Just because Solid Snake is nowhere to be found in the game doesn’t mean that we’ve severed ties with the Metal Gear Solid universe. You’ll find all sorts of self-referential collectibles, unlockables, even funny references throughout. Some are hard as hell to find, and difficult to justify as “worth it”. I won’t spoil them, but it’ll definitely give Metal Gear fans a chuckle when Raiden acknowledges some of these sillier moments. The largest and most valuable of these collectibles are the VR missions. These missions range from a traditional “kill ‘em all” survival, to traversing a certain area as fast as possible, and beyond. Most center on completing a task as soon as possible, and leaderboard connections work extremely well.
The sound should be very familiar to fans of PlatinumGames’ previous work. Yes, the fast-paced, techno-inspired heavy metal sound is ever so present in Metal Gear Rising. The key difference this time around is that there is a specific focus on some of the lyrics, which honestly is like cherry-picking songs that might relate to a particular cutscene that just occurred. Still, the music is very adrenaline-pumping and archaic in nature, and fits the tone of the game very well.

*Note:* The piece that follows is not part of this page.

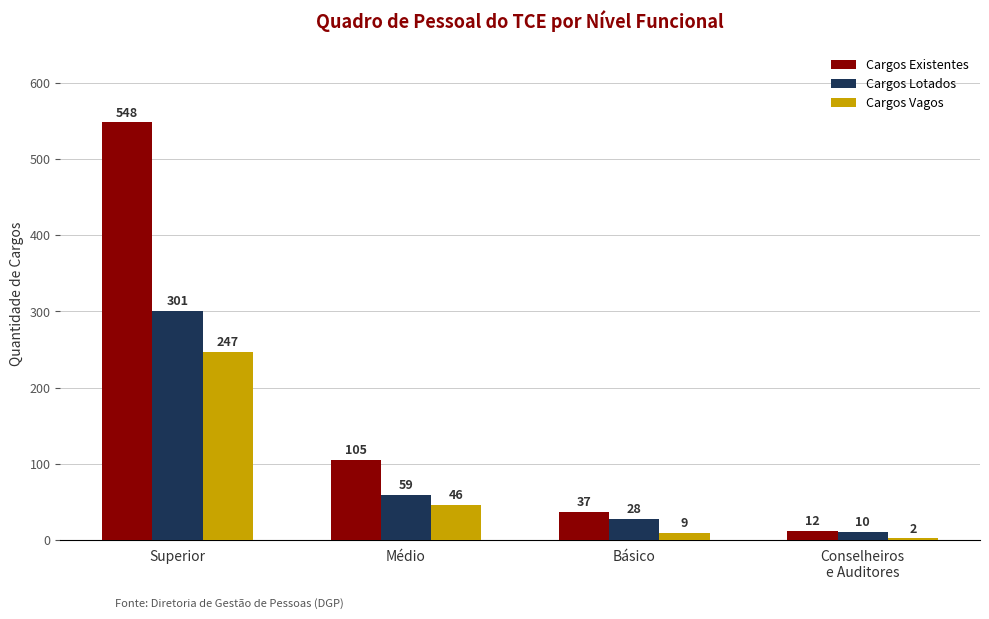

At Superior, list the series in order from smallest to largest.

Cargos Vagos, Cargos Lotados, Cargos Existentes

Metal Gear Rising: Revengeance had an uphill battle from the start, despite all the tribulations that kept piling on top of it as the years went by. PlatinumGames and Kojima managed to make the best of both worlds by keeping the gameplay fresh and the story easily comparable in scope to previous Metal Gear titles, resulting in what I consider to be PlatinumGames’ strongest work yet. Yes, the combat is difficult to master, but once you’ve got it, you won’t want to go back. Drawn out soliloquies litter the ending portions of the game, but overall, there’s a good narrative stringing the game together. If you love Metal Gear, or anything by Platinum, give Metal Gear Rising a shot. It’s well worth the price of admission.